ASSIGNMENT
Could you filter the listing for lines with the word "held" and return them?

MATERIAL FOR THIS EXERCISE START

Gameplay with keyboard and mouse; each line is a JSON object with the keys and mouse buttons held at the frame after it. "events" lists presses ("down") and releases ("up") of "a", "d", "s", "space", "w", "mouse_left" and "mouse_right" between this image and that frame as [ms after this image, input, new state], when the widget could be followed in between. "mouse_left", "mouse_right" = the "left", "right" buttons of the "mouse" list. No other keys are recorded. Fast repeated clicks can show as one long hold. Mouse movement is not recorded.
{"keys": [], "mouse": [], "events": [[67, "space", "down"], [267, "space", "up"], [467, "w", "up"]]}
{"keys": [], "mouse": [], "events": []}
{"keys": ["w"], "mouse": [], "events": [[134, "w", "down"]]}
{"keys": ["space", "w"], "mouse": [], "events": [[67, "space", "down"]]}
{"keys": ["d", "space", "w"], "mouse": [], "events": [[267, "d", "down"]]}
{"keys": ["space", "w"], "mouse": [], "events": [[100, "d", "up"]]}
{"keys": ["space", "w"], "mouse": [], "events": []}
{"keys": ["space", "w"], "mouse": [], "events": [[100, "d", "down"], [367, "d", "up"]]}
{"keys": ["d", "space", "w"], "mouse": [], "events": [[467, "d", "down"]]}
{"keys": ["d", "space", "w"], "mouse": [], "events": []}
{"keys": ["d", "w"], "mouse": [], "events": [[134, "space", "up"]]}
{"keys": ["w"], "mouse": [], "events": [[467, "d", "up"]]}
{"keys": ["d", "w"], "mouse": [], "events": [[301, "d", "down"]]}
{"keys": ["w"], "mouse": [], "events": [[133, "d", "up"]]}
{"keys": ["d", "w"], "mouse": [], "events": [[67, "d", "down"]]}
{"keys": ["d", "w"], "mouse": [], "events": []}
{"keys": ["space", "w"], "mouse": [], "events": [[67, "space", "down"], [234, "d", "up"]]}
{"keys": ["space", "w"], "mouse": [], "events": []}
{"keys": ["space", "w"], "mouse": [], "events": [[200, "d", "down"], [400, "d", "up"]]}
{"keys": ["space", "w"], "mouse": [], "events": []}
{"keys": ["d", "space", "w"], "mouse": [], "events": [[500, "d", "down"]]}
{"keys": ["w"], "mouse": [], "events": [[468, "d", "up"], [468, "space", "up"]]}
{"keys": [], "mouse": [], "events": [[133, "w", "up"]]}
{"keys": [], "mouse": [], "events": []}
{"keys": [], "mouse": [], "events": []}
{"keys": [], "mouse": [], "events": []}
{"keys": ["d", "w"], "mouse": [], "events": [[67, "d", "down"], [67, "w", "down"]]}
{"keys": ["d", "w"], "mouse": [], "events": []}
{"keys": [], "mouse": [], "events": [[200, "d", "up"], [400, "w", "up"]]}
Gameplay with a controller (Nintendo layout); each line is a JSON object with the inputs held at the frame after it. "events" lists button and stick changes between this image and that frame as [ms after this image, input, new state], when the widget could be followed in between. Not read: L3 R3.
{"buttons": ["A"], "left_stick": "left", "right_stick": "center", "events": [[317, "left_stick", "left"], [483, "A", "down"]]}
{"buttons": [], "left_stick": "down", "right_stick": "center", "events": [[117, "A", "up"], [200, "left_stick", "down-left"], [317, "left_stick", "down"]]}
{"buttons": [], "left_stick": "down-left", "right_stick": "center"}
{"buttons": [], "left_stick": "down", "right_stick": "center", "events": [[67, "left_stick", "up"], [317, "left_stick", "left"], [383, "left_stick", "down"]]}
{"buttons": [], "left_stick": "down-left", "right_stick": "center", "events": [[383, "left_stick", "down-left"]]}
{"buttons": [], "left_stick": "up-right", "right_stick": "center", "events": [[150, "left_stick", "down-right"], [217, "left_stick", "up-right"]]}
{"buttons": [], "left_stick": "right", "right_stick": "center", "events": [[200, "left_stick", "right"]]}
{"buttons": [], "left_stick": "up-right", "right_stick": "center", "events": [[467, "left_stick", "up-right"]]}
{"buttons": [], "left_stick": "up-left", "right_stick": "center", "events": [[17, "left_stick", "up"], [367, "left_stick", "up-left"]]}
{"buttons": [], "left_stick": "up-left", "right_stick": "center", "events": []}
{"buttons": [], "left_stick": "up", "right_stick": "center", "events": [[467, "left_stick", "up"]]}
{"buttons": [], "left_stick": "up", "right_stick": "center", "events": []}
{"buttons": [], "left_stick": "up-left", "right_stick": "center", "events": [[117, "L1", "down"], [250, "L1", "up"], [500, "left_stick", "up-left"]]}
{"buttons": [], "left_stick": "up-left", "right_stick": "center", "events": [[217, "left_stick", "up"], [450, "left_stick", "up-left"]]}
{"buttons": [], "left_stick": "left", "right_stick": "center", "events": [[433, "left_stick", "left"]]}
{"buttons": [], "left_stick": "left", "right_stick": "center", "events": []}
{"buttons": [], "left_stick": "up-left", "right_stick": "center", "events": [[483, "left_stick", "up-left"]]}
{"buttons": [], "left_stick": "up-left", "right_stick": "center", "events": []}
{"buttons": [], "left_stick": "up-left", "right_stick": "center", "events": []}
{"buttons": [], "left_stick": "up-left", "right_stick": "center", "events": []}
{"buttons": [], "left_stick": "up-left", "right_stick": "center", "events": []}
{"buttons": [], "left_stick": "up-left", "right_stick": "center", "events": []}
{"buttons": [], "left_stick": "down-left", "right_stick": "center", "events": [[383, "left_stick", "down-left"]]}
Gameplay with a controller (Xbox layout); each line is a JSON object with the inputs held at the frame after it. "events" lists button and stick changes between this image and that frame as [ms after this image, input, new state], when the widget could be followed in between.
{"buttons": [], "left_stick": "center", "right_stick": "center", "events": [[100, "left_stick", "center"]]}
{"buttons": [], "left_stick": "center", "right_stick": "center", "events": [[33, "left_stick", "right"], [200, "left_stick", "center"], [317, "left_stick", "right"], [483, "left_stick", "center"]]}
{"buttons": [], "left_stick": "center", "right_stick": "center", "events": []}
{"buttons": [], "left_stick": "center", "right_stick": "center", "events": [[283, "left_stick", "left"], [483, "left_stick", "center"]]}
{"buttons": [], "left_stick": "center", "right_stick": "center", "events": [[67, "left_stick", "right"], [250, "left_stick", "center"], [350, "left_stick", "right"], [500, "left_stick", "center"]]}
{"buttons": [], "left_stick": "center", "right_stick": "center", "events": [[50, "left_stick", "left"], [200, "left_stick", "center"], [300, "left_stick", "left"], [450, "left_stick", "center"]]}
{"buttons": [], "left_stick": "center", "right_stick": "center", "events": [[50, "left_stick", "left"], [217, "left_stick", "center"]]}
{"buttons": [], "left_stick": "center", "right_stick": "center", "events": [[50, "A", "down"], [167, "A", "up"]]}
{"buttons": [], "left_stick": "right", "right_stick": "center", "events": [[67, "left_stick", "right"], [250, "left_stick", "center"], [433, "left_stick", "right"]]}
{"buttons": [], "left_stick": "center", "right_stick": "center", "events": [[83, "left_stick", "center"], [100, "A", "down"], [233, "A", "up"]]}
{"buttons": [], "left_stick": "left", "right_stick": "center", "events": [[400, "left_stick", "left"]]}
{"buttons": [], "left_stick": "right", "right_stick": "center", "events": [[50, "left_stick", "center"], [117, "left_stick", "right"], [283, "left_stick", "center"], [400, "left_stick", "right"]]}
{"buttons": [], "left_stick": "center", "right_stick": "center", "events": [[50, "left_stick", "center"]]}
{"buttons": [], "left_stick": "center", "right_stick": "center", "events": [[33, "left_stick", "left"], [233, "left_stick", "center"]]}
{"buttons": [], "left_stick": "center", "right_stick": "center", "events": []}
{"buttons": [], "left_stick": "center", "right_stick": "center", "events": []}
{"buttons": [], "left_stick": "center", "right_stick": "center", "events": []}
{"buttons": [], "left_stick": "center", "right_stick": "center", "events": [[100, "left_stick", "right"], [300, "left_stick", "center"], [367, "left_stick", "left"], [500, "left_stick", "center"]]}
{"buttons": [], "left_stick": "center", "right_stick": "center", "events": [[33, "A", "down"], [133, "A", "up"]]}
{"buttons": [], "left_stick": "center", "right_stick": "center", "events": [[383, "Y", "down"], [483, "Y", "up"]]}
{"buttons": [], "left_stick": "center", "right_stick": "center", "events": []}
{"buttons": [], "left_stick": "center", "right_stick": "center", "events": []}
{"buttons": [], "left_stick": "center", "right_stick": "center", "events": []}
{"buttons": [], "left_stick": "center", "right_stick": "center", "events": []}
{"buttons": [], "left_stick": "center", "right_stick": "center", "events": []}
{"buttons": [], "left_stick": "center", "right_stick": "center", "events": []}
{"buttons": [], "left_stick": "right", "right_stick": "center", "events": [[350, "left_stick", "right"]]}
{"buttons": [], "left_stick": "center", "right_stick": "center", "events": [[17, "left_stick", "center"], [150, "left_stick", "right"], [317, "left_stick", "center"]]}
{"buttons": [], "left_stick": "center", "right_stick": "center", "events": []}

MATERIAL FOR THIS EXERCISE END

EXERCISE OUTPUT
Gameplay with keyboard and mouse; each line is a JSON object with the keys and mouse buttons held at the frame after it. "events" lists presses ("down") and releases ("up") of "a", "d", "s", "space", "w", "mouse_left" and "mouse_right" between this image and that frame as [ms after this image, input, new state], when the widget could be followed in between. "mouse_left", "mouse_right" = the "left", "right" buttons of the "mouse" list. No other keys are recorded. Fast repeated clicks can show as one long hold. Mouse movement is not recorded.
Gameplay with a controller (Nintendo layout); each line is a JSON object with the inputs held at the frame after it. "events" lists button and stick changes between this image and that frame as [ms after this image, input, new state], when the widget could be followed in between. Not read: L3 R3.
Gameplay with a controller (Xbox layout); each line is a JSON object with the inputs held at the frame after it. "events" lists button and stick changes between this image and that frame as [ms after this image, input, new state], when the widget could be followed in between.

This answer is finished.